◆ Instructions for the task ◆
Make your reply a word-for-word repeat of the records.

(Collected data)
- Opening Delimiter -
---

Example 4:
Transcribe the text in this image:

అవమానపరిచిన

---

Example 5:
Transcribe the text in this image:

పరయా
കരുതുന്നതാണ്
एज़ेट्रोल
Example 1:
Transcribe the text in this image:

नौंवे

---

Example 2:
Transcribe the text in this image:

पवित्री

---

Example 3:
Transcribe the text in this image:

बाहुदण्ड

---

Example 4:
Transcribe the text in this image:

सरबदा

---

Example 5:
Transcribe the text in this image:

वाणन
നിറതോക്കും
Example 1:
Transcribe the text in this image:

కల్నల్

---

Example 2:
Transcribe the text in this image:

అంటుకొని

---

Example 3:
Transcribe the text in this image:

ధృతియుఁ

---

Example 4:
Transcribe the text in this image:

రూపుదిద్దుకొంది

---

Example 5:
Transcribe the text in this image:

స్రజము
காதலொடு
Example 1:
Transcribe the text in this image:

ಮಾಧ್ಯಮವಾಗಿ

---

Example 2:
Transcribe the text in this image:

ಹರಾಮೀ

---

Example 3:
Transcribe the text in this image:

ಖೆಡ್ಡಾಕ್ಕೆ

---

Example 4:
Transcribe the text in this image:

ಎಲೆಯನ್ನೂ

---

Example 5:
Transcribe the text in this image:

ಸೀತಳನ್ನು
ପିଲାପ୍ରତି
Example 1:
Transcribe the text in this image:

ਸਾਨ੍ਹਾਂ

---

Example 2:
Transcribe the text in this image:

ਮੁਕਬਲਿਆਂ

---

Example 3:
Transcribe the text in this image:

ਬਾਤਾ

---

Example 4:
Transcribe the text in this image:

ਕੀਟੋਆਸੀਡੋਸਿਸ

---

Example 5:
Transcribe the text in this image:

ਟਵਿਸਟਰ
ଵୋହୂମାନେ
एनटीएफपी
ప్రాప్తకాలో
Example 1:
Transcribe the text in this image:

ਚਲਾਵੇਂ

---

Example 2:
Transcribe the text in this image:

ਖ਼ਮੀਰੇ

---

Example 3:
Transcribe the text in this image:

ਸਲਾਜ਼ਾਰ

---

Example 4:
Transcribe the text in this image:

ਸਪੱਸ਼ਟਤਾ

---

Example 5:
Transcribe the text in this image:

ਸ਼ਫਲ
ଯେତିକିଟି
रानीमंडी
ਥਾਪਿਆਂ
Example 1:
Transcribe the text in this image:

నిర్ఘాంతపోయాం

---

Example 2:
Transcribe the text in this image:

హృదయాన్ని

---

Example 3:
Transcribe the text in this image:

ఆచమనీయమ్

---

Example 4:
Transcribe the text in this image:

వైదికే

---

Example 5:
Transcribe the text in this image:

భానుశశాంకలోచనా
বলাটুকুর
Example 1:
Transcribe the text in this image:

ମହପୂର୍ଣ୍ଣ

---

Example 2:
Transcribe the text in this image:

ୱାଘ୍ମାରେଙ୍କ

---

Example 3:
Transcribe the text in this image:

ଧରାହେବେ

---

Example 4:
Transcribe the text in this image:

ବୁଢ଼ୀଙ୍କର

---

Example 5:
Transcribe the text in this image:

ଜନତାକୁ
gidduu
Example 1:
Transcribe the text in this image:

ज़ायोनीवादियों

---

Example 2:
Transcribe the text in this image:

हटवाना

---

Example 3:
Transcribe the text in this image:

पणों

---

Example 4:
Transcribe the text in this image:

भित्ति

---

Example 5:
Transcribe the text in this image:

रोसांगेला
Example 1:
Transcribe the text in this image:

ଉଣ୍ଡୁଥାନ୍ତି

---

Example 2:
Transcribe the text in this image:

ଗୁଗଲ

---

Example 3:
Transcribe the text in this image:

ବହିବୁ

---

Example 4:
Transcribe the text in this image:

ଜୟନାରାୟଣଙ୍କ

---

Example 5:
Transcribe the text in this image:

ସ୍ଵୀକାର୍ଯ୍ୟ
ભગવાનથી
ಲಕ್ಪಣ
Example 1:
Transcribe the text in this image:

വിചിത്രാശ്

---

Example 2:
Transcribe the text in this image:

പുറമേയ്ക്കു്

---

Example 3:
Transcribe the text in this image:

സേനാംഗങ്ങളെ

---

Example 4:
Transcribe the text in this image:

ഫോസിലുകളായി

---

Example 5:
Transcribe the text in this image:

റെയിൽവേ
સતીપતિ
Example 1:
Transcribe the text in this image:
- Closing Delimiter -
◆ Response below ◆
---

Example 4:
Transcribe the text in this image:

అవమానపరిచిన

---

Example 5:
Transcribe the text in this image:

పరయా
കരുതുന്നതാണ്
एज़ेट्रोल
Example 1:
Transcribe the text in this image:

नौंवे

---

Example 2:
Transcribe the text in this image:

पवित्री

---

Example 3:
Transcribe the text in this image:

बाहुदण्ड

---

Example 4:
Transcribe the text in this image:

सरबदा

---

Example 5:
Transcribe the text in this image:

वाणन
നിറതോക്കും
Example 1:
Transcribe the text in this image:

కల్నల్

---

Example 2:
Transcribe the text in this image:

అంటుకొని

---

Example 3:
Transcribe the text in this image:

ధృతియుఁ

---

Example 4:
Transcribe the text in this image:

రూపుదిద్దుకొంది

---

Example 5:
Transcribe the text in this image:

స్రజము
காதலொடு
Example 1:
Transcribe the text in this image:

ಮಾಧ್ಯಮವಾಗಿ

---

Example 2:
Transcribe the text in this image:

ಹರಾಮೀ

---

Example 3:
Transcribe the text in this image:

ಖೆಡ್ಡಾಕ್ಕೆ

---

Example 4:
Transcribe the text in this image:

ಎಲೆಯನ್ನೂ

---

Example 5:
Transcribe the text in this image:

ಸೀತಳನ್ನು
ପିଲାପ୍ରତି
Example 1:
Transcribe the text in this image:

ਸਾਨ੍ਹਾਂ

---

Example 2:
Transcribe the text in this image:

ਮੁਕਬਲਿਆਂ

---

Example 3:
Transcribe the text in this image:

ਬਾਤਾ

---

Example 4:
Transcribe the text in this image:

ਕੀਟੋਆਸੀਡੋਸਿਸ

---

Example 5:
Transcribe the text in this image:

ਟਵਿਸਟਰ
ଵୋହୂମାନେ
एनटीएफपी
ప్రాప్తకాలో
Example 1:
Transcribe the text in this image:

ਚਲਾਵੇਂ

---

Example 2:
Transcribe the text in this image:

ਖ਼ਮੀਰੇ

---

Example 3:
Transcribe the text in this image:

ਸਲਾਜ਼ਾਰ

---

Example 4:
Transcribe the text in this image:

ਸਪੱਸ਼ਟਤਾ

---

Example 5:
Transcribe the text in this image:

ਸ਼ਫਲ
ଯେତିକିଟି
रानीमंडी
ਥਾਪਿਆਂ
Example 1:
Transcribe the text in this image:

నిర్ఘాంతపోయాం

---

Example 2:
Transcribe the text in this image:

హృదయాన్ని

---

Example 3:
Transcribe the text in this image:

ఆచమనీయమ్

---

Example 4:
Transcribe the text in this image:

వైదికే

---

Example 5:
Transcribe the text in this image:

భానుశశాంకలోచనా
বলাটুকুর
Example 1:
Transcribe the text in this image:

ମହପୂର୍ଣ୍ଣ

---

Example 2:
Transcribe the text in this image:

ୱାଘ୍ମାରେଙ୍କ

---

Example 3:
Transcribe the text in this image:

ଧରାହେବେ

---

Example 4:
Transcribe the text in this image:

ବୁଢ଼ୀଙ୍କର

---

Example 5:
Transcribe the text in this image:

ଜନତାକୁ
gidduu
Example 1:
Transcribe the text in this image:

ज़ायोनीवादियों

---

Example 2:
Transcribe the text in this image:

हटवाना

---

Example 3:
Transcribe the text in this image:

पणों

---

Example 4:
Transcribe the text in this image:

भित्ति

---

Example 5:
Transcribe the text in this image:

रोसांगेला
Example 1:
Transcribe the text in this image:

ଉଣ୍ଡୁଥାନ୍ତି

---

Example 2:
Transcribe the text in this image:

ଗୁଗଲ

---

Example 3:
Transcribe the text in this image:

ବହିବୁ

---

Example 4:
Transcribe the text in this image:

ଜୟନାରାୟଣଙ୍କ

---

Example 5:
Transcribe the text in this image:

ସ୍ଵୀକାର୍ଯ୍ୟ
ભગવાનથી
ಲಕ್ಪಣ
Example 1:
Transcribe the text in this image:

വിചിത്രാശ്

---

Example 2:
Transcribe the text in this image:

പുറമേയ്ക്കു്

---

Example 3:
Transcribe the text in this image:

സേനാംഗങ്ങളെ

---

Example 4:
Transcribe the text in this image:

ഫോസിലുകളായി

---

Example 5:
Transcribe the text in this image:

റെയിൽവേ
સતીપતિ
Example 1:
Transcribe the text in this image:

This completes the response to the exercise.